[Plain-text document sources]
%%

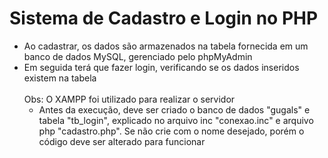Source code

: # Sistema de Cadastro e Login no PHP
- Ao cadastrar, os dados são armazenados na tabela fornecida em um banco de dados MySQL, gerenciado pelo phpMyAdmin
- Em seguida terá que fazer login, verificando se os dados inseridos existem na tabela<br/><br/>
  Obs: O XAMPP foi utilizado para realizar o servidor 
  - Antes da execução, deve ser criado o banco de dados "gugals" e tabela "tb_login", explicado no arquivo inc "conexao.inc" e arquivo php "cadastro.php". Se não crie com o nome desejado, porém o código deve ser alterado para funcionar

%%
%%

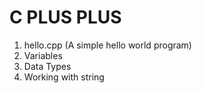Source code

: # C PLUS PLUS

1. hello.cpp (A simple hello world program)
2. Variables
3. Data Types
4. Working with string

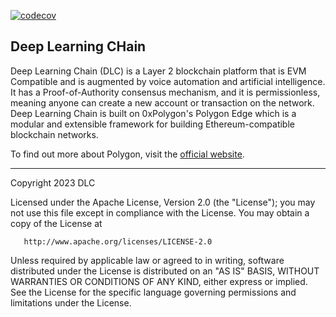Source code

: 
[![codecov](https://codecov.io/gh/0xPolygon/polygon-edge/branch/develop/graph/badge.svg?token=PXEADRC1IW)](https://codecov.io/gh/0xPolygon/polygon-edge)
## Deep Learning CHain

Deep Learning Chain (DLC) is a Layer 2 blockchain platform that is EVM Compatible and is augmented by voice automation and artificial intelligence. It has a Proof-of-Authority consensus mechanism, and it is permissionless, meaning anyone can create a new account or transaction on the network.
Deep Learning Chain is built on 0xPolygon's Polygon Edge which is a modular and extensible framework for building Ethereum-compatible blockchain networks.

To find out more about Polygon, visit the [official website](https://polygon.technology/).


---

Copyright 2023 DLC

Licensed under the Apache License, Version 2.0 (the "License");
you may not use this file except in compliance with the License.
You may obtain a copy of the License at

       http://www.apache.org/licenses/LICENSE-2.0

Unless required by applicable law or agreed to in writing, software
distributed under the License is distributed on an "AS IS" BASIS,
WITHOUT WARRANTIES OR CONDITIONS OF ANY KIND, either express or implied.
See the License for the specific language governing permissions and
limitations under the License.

%%

If a line of the entries contains "under", it counts; say how many such lines there are and give only the number.

3